La vieille peau ne semble pas avoir compris un traitre mot de ce que je viens de lui dire, je me sens même con d'avoir essayé. Cette vieille bique me regarde avec des yeux ronds. J'écourte cette scène surréaliste :
"Ca fait rien, je me debrouillerai, bonne journée."
Je l'entends marmonner. Complètement ravagée celle là.
Dehors la nuit se lève peu à peu, laissant apparaître un ciel blanc uniforme.
J'arrive sur mon lieu de travail, m'installe à mon poste. Les néons me font mal aux yeux et celui placé au dessus de mon bureau scintille avec un bruit désagréable. Aujourd'hui, mon boulot va consister à mettre des prospectus dans des enveloppes. C'est aussi ce que je faisais hier, et avant-hier ; en fait c'est ce que je fais depuis deux mois. Ou peut-être deux ans.
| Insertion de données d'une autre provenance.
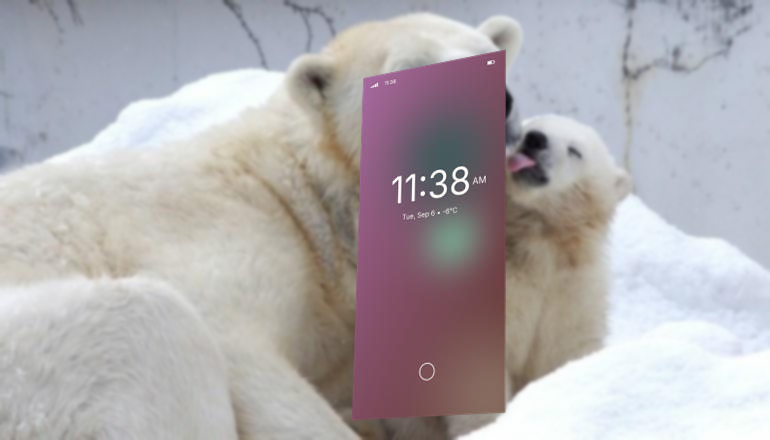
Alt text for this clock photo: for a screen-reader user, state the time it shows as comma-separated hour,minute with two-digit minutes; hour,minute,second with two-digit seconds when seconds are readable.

Je bosse depuis deux heures, peut-être plus, quand je remarque une fissure dans le sol. Je me baisse instinctivement, je suis persuadé qu'elle n'était pas là avant, d'autant plus qu'elle ne cesse de s'agrandir, je la fixe jusqu'à ce que je sois submergé et il me semble qu'elle veut me parler, sa voix s'intensifie :
"On a plus beaucoup de temps !"
Je sursaute, c'est cette enflure de supérieur qui me gueule dessus :
"T'es pas là pour pioncer ! Les enveloppes doivent être prêtes d'ici la fin de la journée ! On a plus beaucoup de temps !"
Après le départ de cet abruti ventripotent, les autres employés me regardent avec un air moqueur, l'un d'eux laisse entendre que j'aurais pu décrocher un rôle dans Les Affranchis : je comprends que j'ai un timbre collé sur le front. Ca les fait tous marrer. Bande de connards.
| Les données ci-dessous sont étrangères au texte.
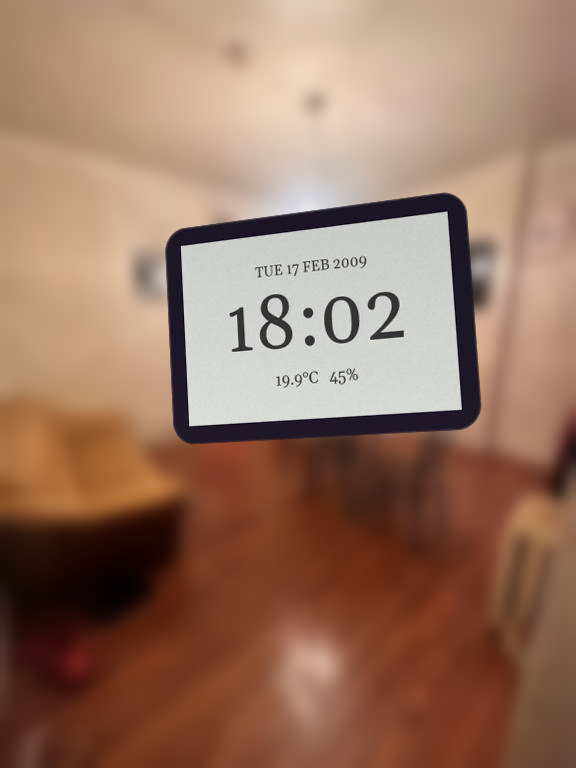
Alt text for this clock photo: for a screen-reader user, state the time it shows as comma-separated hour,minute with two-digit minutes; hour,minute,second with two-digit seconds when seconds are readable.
18,02
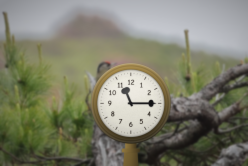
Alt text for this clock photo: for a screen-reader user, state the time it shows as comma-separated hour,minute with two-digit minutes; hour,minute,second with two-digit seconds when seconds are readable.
11,15
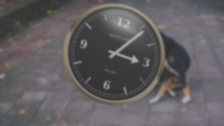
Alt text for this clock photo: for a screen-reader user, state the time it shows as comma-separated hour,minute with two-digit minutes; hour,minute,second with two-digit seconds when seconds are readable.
3,06
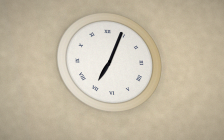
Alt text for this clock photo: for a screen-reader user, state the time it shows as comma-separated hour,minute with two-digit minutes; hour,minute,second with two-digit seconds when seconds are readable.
7,04
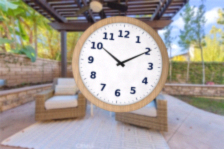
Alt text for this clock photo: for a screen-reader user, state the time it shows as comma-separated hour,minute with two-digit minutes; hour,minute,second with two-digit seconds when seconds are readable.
10,10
Je me rends compte qu'il n'est que 9h : ça ne fait qu'une heure que je suis ici, mes paupières veulent se refermer, j'ai la bouche pâteuse, mais je continue. Ca durera comme ça jusqu'au soir, jusqu'à ce que l'horloge indique 18h. Une fois chez moi je cherche des restes de bouteilles à finir et je m'endors directement. Une journée normale.
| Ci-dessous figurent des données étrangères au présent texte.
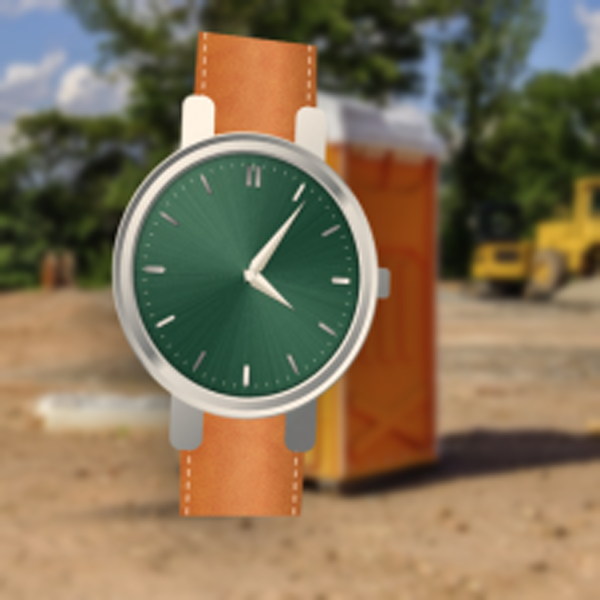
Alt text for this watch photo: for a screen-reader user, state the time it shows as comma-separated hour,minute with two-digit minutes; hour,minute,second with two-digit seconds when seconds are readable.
4,06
Je me reveille avec l'impression que des enculés de nains dansent dans mon crâne : putain de gueule de bois, je sais même plus où j'ai passé la soirée. Je me rends compte en allumant la télé qu'on est déjà le soir. Je prends deux ou trois aspirines, bien décidé à sortir. De toute façon je n'ai aucune intention de rester dans cette turne plus longtemps. Je me demande comment j'ai pu emmenager avec l'autre porc, d'ailleurs je lui ferais bien bouffer ses post-it "C'EST TON TOUR." qu'il pose sur toutes les saloperies à faire, encore faudrait-il que je mette la main dessus, je n'arrive même pas à me souvenir de la dernière fois où l'on s'est parlé.
Comme toujours je vais manger à l'exterieur avec des amis vu que le frigo est en panne et que les cafards s'y plaisent.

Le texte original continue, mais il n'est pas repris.